- Data section:
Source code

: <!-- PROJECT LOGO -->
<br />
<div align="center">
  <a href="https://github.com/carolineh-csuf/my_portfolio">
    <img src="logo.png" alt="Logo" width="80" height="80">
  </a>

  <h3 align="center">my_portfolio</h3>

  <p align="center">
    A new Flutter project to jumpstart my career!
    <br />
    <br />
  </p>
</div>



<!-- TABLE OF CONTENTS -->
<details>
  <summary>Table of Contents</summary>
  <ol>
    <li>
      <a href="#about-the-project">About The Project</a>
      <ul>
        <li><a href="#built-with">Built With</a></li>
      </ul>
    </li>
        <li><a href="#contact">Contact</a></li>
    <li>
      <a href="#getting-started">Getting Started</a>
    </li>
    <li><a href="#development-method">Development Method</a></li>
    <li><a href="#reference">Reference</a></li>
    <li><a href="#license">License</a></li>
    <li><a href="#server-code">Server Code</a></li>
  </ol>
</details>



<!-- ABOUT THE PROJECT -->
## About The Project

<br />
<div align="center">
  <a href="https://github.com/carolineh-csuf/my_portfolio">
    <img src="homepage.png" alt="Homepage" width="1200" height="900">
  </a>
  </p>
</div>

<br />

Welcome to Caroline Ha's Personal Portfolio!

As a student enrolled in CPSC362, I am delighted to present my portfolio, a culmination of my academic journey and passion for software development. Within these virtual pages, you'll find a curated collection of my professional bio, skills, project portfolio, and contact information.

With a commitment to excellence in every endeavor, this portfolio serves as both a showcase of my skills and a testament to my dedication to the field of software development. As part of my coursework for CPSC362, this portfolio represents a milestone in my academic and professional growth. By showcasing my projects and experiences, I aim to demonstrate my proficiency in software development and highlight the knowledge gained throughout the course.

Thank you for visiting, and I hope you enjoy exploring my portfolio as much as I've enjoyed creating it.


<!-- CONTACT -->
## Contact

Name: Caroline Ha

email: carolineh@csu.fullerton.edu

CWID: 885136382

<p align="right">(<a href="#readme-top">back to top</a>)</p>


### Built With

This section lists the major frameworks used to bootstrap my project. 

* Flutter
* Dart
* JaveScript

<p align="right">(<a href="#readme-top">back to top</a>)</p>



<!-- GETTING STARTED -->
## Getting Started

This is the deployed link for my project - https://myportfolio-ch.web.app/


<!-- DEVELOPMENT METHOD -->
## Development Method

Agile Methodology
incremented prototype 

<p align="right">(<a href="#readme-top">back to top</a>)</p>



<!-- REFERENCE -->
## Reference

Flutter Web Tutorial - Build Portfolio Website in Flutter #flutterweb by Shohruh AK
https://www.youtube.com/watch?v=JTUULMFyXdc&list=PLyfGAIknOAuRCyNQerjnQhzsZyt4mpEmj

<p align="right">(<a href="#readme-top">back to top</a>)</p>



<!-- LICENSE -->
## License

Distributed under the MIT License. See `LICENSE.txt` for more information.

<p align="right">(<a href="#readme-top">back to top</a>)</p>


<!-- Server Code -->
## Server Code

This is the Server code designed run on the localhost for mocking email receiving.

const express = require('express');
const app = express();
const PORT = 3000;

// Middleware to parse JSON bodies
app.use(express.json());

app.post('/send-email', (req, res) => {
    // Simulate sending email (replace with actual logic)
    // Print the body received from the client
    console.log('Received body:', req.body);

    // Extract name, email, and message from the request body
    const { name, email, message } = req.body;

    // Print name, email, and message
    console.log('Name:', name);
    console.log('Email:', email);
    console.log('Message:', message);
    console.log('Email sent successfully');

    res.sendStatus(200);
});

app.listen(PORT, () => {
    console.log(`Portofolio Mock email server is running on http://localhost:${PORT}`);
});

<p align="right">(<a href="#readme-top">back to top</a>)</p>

- Your instructions: Revise the items above, substituting "CPSC 362" for each occurrence of "CPSC362". Everything else stays unchanged.

- Response box:
Source code

: <!-- PROJECT LOGO -->
<br />
<div align="center">
  <a href="https://github.com/carolineh-csuf/my_portfolio">
    <img src="logo.png" alt="Logo" width="80" height="80">
  </a>

  <h3 align="center">my_portfolio</h3>

  <p align="center">
    A new Flutter project to jumpstart my career!
    <br />
    <br />
  </p>
</div>



<!-- TABLE OF CONTENTS -->
<details>
  <summary>Table of Contents</summary>
  <ol>
    <li>
      <a href="#about-the-project">About The Project</a>
      <ul>
        <li><a href="#built-with">Built With</a></li>
      </ul>
    </li>
        <li><a href="#contact">Contact</a></li>
    <li>
      <a href="#getting-started">Getting Started</a>
    </li>
    <li><a href="#development-method">Development Method</a></li>
    <li><a href="#reference">Reference</a></li>
    <li><a href="#license">License</a></li>
    <li><a href="#server-code">Server Code</a></li>
  </ol>
</details>



<!-- ABOUT THE PROJECT -->
## About The Project

<br />
<div align="center">
  <a href="https://github.com/carolineh-csuf/my_portfolio">
    <img src="homepage.png" alt="Homepage" width="1200" height="900">
  </a>
  </p>
</div>

<br />

Welcome to Caroline Ha's Personal Portfolio!

As a student enrolled in CPSC 362, I am delighted to present my portfolio, a culmination of my academic journey and passion for software development. Within these virtual pages, you'll find a curated collection of my professional bio, skills, project portfolio, and contact information.

With a commitment to excellence in every endeavor, this portfolio serves as both a showcase of my skills and a testament to my dedication to the field of software development. As part of my coursework for CPSC 362, this portfolio represents a milestone in my academic and professional growth. By showcasing my projects and experiences, I aim to demonstrate my proficiency in software development and highlight the knowledge gained throughout the course.

Thank you for visiting, and I hope you enjoy exploring my portfolio as much as I've enjoyed creating it.


<!-- CONTACT -->
## Contact

Name: Caroline Ha

email: carolineh@csu.fullerton.edu

CWID: 885136382

<p align="right">(<a href="#readme-top">back to top</a>)</p>


### Built With

This section lists the major frameworks used to bootstrap my project. 

* Flutter
* Dart
* JaveScript

<p align="right">(<a href="#readme-top">back to top</a>)</p>



<!-- GETTING STARTED -->
## Getting Started

This is the deployed link for my project - https://myportfolio-ch.web.app/


<!-- DEVELOPMENT METHOD -->
## Development Method

Agile Methodology
incremented prototype 

<p align="right">(<a href="#readme-top">back to top</a>)</p>



<!-- REFERENCE -->
## Reference

Flutter Web Tutorial - Build Portfolio Website in Flutter #flutterweb by Shohruh AK
https://www.youtube.com/watch?v=JTUULMFyXdc&list=PLyfGAIknOAuRCyNQerjnQhzsZyt4mpEmj

<p align="right">(<a href="#readme-top">back to top</a>)</p>



<!-- LICENSE -->
## License

Distributed under the MIT License. See `LICENSE.txt` for more information.

<p align="right">(<a href="#readme-top">back to top</a>)</p>


<!-- Server Code -->
## Server Code

This is the Server code designed run on the localhost for mocking email receiving.

const express = require('express');
const app = express();
const PORT = 3000;

// Middleware to parse JSON bodies
app.use(express.json());

app.post('/send-email', (req, res) => {
    // Simulate sending email (replace with actual logic)
    // Print the body received from the client
    console.log('Received body:', req.body);

    // Extract name, email, and message from the request body
    const { name, email, message } = req.body;

    // Print name, email, and message
    console.log('Name:', name);
    console.log('Email:', email);
    console.log('Message:', message);
    console.log('Email sent successfully');

    res.sendStatus(200);
});

app.listen(PORT, () => {
    console.log(`Portofolio Mock email server is running on http://localhost:${PORT}`);
});

<p align="right">(<a href="#readme-top">back to top</a>)</p>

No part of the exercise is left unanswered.